Document source:

######

Eclatement d’une bulle immobilière, consommation et investissements en berne… L’ancien Empire du Milieu vit sa première véritable mise à l’épreuve après sa conversion au capitalisme d’Etat à la fin du XXe siècle. Toute la responsabilité ne peut être imputée à Xi Jinping mais, en restant sourd aux timides avertissements lancés, le «Roi-Soleil chinois» a largement contribué au marasme actuel. Depuis son arrivée au pouvoir, il a surtout détricoté une stratégie diablement efficace, mise au point par ses prédécesseurs. En 2013, toutes les planètes étaient alignées pour que la Chine se hisse d’ici à 2030 à la hauteur de sa rivale états-unienne. Le socialisme de marché appliqué ensuite a permis un rattrapage économique et technologique inouï, sans précédent dans l’Histoire mondiale.
Restaurer la confiance
Reprocher à Xi Jinping d’avoir empoigné le problème de la corruption et empêché la création d’indomptables géants technologiques serait une erreur. Mais les réponses apportées sous sa houlette à des enjeux réels ont été démesurées et brutales. Résultat, le contrat tacite «croissance contre obéissance», conclu avec la population depuis la sanglante répression des manifestations de Tiananmen en 1989, est mis à mal. Indispensable à la prospérité économique du pays, l’avènement d’une classe moyenne se fait attendre tandis que les investisseurs étrangers hésitent à s’exposer à un pays devenu inamical.
Dans le luxe ou ailleurs, de nombreuses entreprises paient un lourd tribut à une crise qui aurait pu être évitée. Beaucoup s’en remettront. Reste à savoir comment redonner foi à la population et aux acteurs financiers, alors que le président chinois semble faire partie du problème. Pourtant, sans confiance, il n’y aura pas de reprise marquée et durable. Le problème de cet ingrédient cardinal en économie, c’est qu’il ne se décrète pas mais se gagne.

######

Extraits de données:
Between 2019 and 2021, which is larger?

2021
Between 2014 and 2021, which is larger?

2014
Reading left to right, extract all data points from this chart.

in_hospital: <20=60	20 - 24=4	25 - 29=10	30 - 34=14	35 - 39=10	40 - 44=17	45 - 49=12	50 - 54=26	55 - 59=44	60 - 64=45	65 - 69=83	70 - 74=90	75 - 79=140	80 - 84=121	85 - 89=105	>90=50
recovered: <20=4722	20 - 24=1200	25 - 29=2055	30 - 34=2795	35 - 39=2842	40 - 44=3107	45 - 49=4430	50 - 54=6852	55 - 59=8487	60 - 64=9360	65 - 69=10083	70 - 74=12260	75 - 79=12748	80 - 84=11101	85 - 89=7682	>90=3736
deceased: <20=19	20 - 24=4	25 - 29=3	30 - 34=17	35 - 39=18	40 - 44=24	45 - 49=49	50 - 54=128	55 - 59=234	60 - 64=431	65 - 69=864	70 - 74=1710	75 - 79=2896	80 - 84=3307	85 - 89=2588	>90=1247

######

Consigne: Pour chaque affirmation, indiquez s'il vous plaît par oui ou par non si elle concorde avec le texte sur l'économie chinoise, et citez les mots du texte qui tranchent. 1. Xi Jinping porte à lui seul toute la responsabilité du marasme actuel. 2. Le contrat tacite «croissance contre obéissance» a été conclu avec la population depuis la répression de Tiananmen en 1989. 3. La confiance peut se décréter.

Réponse:
1. Non : «Toute la responsabilité ne peut être imputée à Xi Jinping»
2. Oui : «conclu avec la population depuis la sanglante répression des manifestations de Tiananmen en 1989»
3. Non : «il ne se décrète pas mais se gagne»